Liberia, clinging to the West African coast between Sierra Leone and Cote d’Ivoire, was founded by freed slaves in 1847, as Africa’s first republic. The country that was supposed to serve as a model for other African states, however, has endured a troubled history. The Americo-Liberians, the descendants of the first settlers, ruled Liberia’s indigenous people with an oppressive and often violent hand. Those elites, based in Monrovia, governed the country for more than a century. Then, rallying troops with accusations of ethnic discrimination, Samuel Doe carried out a coup d’etat and killed then-President Tolbert in 1980.

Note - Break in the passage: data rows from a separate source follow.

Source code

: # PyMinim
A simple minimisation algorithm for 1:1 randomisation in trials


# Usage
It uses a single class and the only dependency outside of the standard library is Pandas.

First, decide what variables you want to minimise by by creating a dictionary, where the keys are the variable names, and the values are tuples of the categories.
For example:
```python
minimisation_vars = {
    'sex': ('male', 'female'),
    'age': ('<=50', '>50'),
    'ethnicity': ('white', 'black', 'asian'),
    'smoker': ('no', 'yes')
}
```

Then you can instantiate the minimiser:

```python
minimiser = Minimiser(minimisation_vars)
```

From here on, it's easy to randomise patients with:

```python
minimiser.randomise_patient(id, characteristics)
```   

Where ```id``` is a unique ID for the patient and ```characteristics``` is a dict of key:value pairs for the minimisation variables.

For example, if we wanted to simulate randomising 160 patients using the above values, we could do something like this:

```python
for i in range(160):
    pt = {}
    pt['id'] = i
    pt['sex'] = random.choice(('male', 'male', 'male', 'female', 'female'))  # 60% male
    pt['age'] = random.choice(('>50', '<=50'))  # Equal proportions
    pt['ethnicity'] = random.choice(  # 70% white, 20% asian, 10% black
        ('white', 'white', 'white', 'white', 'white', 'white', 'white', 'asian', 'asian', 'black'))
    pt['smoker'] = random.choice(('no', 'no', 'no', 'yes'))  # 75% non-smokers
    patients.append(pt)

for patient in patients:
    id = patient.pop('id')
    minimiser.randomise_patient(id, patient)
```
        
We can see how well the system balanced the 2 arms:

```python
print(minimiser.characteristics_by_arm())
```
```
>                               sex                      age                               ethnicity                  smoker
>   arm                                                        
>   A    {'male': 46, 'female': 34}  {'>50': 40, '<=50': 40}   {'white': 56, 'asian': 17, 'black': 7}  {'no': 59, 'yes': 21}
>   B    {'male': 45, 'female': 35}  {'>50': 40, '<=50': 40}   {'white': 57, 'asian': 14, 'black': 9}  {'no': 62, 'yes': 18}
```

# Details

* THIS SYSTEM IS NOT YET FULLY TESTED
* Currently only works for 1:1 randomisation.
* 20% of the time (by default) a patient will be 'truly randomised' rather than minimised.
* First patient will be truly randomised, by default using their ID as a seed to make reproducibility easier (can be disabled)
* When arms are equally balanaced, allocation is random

Yet Doe’s rule was equally repressive and brutal. He favored his own ethnic group, leading to discontent, and killed several thousand citizens and opposition politicians. Increasingly angry with the Doe regime, Charles Taylor began drumming up support for a rebel army to seize power from Doe. In 1989, he entered Liberia from Guinea, marking the start of the civil war.

Though Taylor’s militias initially won support for their opposition to Doe, the fighting quickly degenerated into a bloody tangle of power struggles, atrocities, and international intervention. By the time a tense peace prevailed in 2003, after fourteen years of fighting, more than 250,000 people had died – one out of every twelve Liberians. The legacy of that war is clear: the literacy rate is only 60%, most of the country – including parts of Monrovia – lacks electricity and running water, and it is the third poorest country on earth in terms of per capita income.

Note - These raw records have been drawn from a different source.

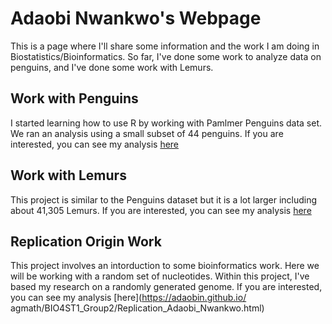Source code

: # Adaobi Nwankwo's Webpage

This is a page where I'll share some information and the work I am doing in Biostatistics/Bioinformatics. So far, I've done some work to analyze data on penguins, and I've done some work with Lemurs.

## Work with Penguins

I started learning how to use R by working with Pamlmer Penguins data set. We ran an analysis using a small subset of 44 penguins. If you are interested, you can see my analysis [here](https://adaobin.github.io/BiostatisticsAnalysis/PenguinAnalysis.html)

## Work with Lemurs
This project is similar to the Penguins dataset but it is a lot larger including about 41,305 Lemurs. If you are interested, you can see my analysis [here](https://adaobin.github.io/BiostatisticsAnalysis/Lemurs.html)

## Replication Origin Work
This project involves an intorduction to some bioinformatics work. Here we will be working with a random set of nucleotides. Within this project, I've based my research on a randomly generated genome. If you are interested, you can see my analysis [here](https://adaobin.github.io/ agmath/BIO4ST1_Group2/Replication_Adaobi_Nwankwo.html)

Descriptions of Liberia largely mirror those statistics. Graham Greene, a British author who traveled though Liberia in 1935 and recorded his trip in A Journey Without Maps, wrote of the violence, disease, and poverty in the country, commenting that “the little injustices of Kenya become shoddy and suburban beside it.” In 2011, the literature I found online and in the news about Liberia looked much the same; it ranged from the merely grim to the all-out apocalyptic. My 900-page Lonely Planet West Africa guidebook, which gives Liberia a mere 20 pages, notes Liberia’s reputation as a “festering sore” on the African coast and claims it is “famous for rain forests, traditional masks, rubber plantations, and child soldiers.”

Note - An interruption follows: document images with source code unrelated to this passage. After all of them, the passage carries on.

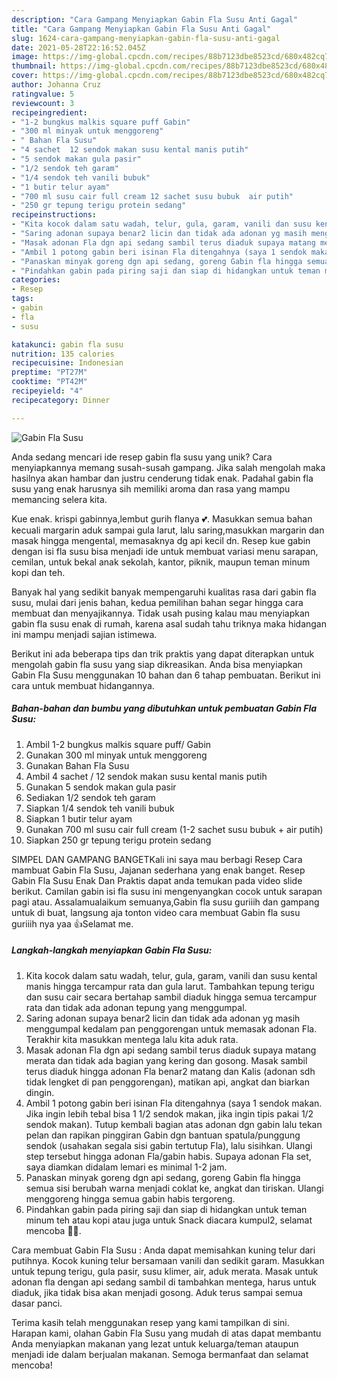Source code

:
 ```yaml
---
description: "Cara Gampang Menyiapkan Gabin Fla Susu Anti Gagal"
title: "Cara Gampang Menyiapkan Gabin Fla Susu Anti Gagal"
slug: 1624-cara-gampang-menyiapkan-gabin-fla-susu-anti-gagal
date: 2021-05-28T22:16:52.045Z
image: https://img-global.cpcdn.com/recipes/88b7123dbe8523cd/680x482cq70/gabin-fla-susu-foto-resep-utama.jpg
thumbnail: https://img-global.cpcdn.com/recipes/88b7123dbe8523cd/680x482cq70/gabin-fla-susu-foto-resep-utama.jpg
cover: https://img-global.cpcdn.com/recipes/88b7123dbe8523cd/680x482cq70/gabin-fla-susu-foto-resep-utama.jpg
author: Johanna Cruz
ratingvalue: 5
reviewcount: 3
recipeingredient:
- "1-2 bungkus malkis square puff Gabin"
- "300 ml minyak untuk menggoreng"
- " Bahan Fla Susu"
- "4 sachet  12 sendok makan susu kental manis putih"
- "5 sendok makan gula pasir"
- "1/2 sendok teh garam"
- "1/4 sendok teh vanili bubuk"
- "1 butir telur ayam"
- "700 ml susu cair full cream 12 sachet susu bubuk  air putih"
- "250 gr tepung terigu protein sedang"
recipeinstructions:
- "Kita kocok dalam satu wadah, telur, gula, garam, vanili dan susu kental manis hingga tercampur rata dan gula larut. Tambahkan tepung terigu dan susu cair secara bertahap sambil diaduk hingga semua tercampur rata dan tidak ada adonan tepung yang menggumpal."
- "Saring adonan supaya benar2 licin dan tidak ada adonan yg masih menggumpal kedalam pan penggorengan untuk memasak adonan Fla. Terakhir kita masukkan mentega lalu kita aduk rata."
- "Masak adonan Fla dgn api sedang sambil terus diaduk supaya matang merata dan tidak ada bagian yang kering dan gosong. Masak sambil terus diaduk hingga adonan Fla benar2 matang dan Kalis (adonan sdh tidak lengket di pan penggorengan), matikan api, angkat dan biarkan dingin."
- "Ambil 1 potong gabin beri isinan Fla ditengahnya (saya 1 sendok makan. Jika ingin lebih tebal bisa 1 1/2 sendok makan, jika ingin tipis pakai 1/2 sendok makan). Tutup kembali bagian atas adonan dgn gabin lalu tekan pelan dan rapikan pinggiran Gabin dgn bantuan spatula/punggung sendok (usahakan segala sisi gabin tertutup Fla), lalu sisihkan. Ulangi step tersebut hingga adonan Fla/gabin habis. Supaya adonan Fla set, saya diamkan didalam lemari es minimal 1-2 jam."
- "Panaskan minyak goreng dgn api sedang, goreng Gabin fla hingga semua sisi berubah warna menjadi coklat ke, angkat dan tiriskan. Ulangi menggoreng hingga semua gabin habis tergoreng."
- "Pindahkan gabin pada piring saji dan siap di hidangkan untuk teman minum teh atau kopi atau juga untuk Snack diacara kumpul2, selamat mencoba 🙏🥰."
categories:
- Resep
tags:
- gabin
- fla
- susu

katakunci: gabin fla susu 
nutrition: 135 calories
recipecuisine: Indonesian
preptime: "PT27M"
cooktime: "PT42M"
recipeyield: "4"
recipecategory: Dinner

---
```



![Gabin Fla Susu](https://img-global.cpcdn.com/recipes/88b7123dbe8523cd/680x482cq70/gabin-fla-susu-foto-resep-utama.jpg)

Anda sedang mencari ide resep gabin fla susu yang unik? Cara menyiapkannya memang susah-susah gampang. Jika salah mengolah maka hasilnya akan hambar dan justru cenderung tidak enak. Padahal gabin fla susu yang enak harusnya sih memiliki aroma dan rasa yang mampu memancing selera kita.

Kue enak. krispi gabinnya,lembut gurih flanya 💕. Masukkan semua bahan kecuali margarin aduk sampai gula larut, lalu saring,masukkan margarin dan masak hingga mengental, memasaknya dg api kecil dn. Resep kue gabin dengan isi fla susu bisa menjadi ide untuk membuat variasi menu sarapan, cemilan, untuk bekal anak sekolah, kantor, piknik, maupun teman minum kopi dan teh.

Banyak hal yang sedikit banyak mempengaruhi kualitas rasa dari gabin fla susu, mulai dari jenis bahan, kedua pemilihan bahan segar hingga cara membuat dan menyajikannya. Tidak usah pusing kalau mau menyiapkan gabin fla susu enak di rumah, karena asal sudah tahu triknya maka hidangan ini mampu menjadi sajian istimewa.


Berikut ini ada beberapa tips dan trik praktis yang dapat diterapkan untuk mengolah gabin fla susu yang siap dikreasikan. Anda bisa menyiapkan Gabin Fla Susu menggunakan 10 bahan dan 6 tahap pembuatan. Berikut ini cara untuk membuat hidangannya.

<!--inarticleads1-->

##### Bahan-bahan dan bumbu yang dibutuhkan untuk pembuatan Gabin Fla Susu:

1. Ambil 1-2 bungkus malkis square puff/ Gabin
1. Gunakan 300 ml minyak untuk menggoreng
1. Gunakan  Bahan Fla Susu
1. Ambil 4 sachet / 12 sendok makan susu kental manis putih
1. Gunakan 5 sendok makan gula pasir
1. Sediakan 1/2 sendok teh garam
1. Siapkan 1/4 sendok teh vanili bubuk
1. Siapkan 1 butir telur ayam
1. Gunakan 700 ml susu cair full cream (1-2 sachet susu bubuk + air putih)
1. Siapkan 250 gr tepung terigu protein sedang


SIMPEL DAN GAMPANG BANGETKali ini saya mau berbagi Resep Cara mambuat Gabin Fla Susu, Jajanan sederhana yang enak banget. Resep Gabin Fla Susu Enak Dan Praktis dapat anda temukan pada video slide berikut. Camilan gabin isi fla susu ini mengenyangkan cocok untuk sarapan pagi atau. Assalamualaikum semuanya,Gabin fla susu guriiih dan gampang untuk di buat, langsung aja tonton video cara membuat Gabin fla susu guriiih nya yaa 👍Selamat me. 

<!--inarticleads2-->

##### Langkah-langkah menyiapkan Gabin Fla Susu:

1. Kita kocok dalam satu wadah, telur, gula, garam, vanili dan susu kental manis hingga tercampur rata dan gula larut. Tambahkan tepung terigu dan susu cair secara bertahap sambil diaduk hingga semua tercampur rata dan tidak ada adonan tepung yang menggumpal.
1. Saring adonan supaya benar2 licin dan tidak ada adonan yg masih menggumpal kedalam pan penggorengan untuk memasak adonan Fla. Terakhir kita masukkan mentega lalu kita aduk rata.
1. Masak adonan Fla dgn api sedang sambil terus diaduk supaya matang merata dan tidak ada bagian yang kering dan gosong. Masak sambil terus diaduk hingga adonan Fla benar2 matang dan Kalis (adonan sdh tidak lengket di pan penggorengan), matikan api, angkat dan biarkan dingin.
1. Ambil 1 potong gabin beri isinan Fla ditengahnya (saya 1 sendok makan. Jika ingin lebih tebal bisa 1 1/2 sendok makan, jika ingin tipis pakai 1/2 sendok makan). Tutup kembali bagian atas adonan dgn gabin lalu tekan pelan dan rapikan pinggiran Gabin dgn bantuan spatula/punggung sendok (usahakan segala sisi gabin tertutup Fla), lalu sisihkan. Ulangi step tersebut hingga adonan Fla/gabin habis. Supaya adonan Fla set, saya diamkan didalam lemari es minimal 1-2 jam.
1. Panaskan minyak goreng dgn api sedang, goreng Gabin fla hingga semua sisi berubah warna menjadi coklat ke, angkat dan tiriskan. Ulangi menggoreng hingga semua gabin habis tergoreng.
1. Pindahkan gabin pada piring saji dan siap di hidangkan untuk teman minum teh atau kopi atau juga untuk Snack diacara kumpul2, selamat mencoba 🙏🥰.


Cara membuat Gabin Fla Susu : Anda dapat memisahkan kuning telur dari putihnya. Kocok kuning telur bersamaan vanili dan sedikit garam. Masukkan untuk tepung terigu, gula pasir, susu klimer, air, aduk merata. Masak untuk adonan fla dengan api sedang sambil di tambahkan mentega, harus untuk diaduk, jika tidak bisa akan menjadi gosong. Aduk terus sampai semua dasar panci. 

Terima kasih telah menggunakan resep yang kami tampilkan di sini. Harapan kami, olahan Gabin Fla Susu yang mudah di atas dapat membantu Anda menyiapkan makanan yang lezat untuk keluarga/teman ataupun menjadi ide dalam berjualan makanan. Semoga bermanfaat dan selamat mencoba!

Today, though, Liberia is making strides in peace- and state-building. In 2005, Ellen Johnson Sirleaf was elected as Africa’s first female president in elections deemed free and fair by the international community. Though a large NGO and UN presence remains in Liberia, the country is beginning to attract investment on its own, and Liberians are currently preparing for general elections in the fall. During my time in Liberia, my goal is to discover the human side to these descriptions of war and reconstruction. I hope that the writing on this blog reveals that Liberia is much more multi-dimensional than these narratives let on.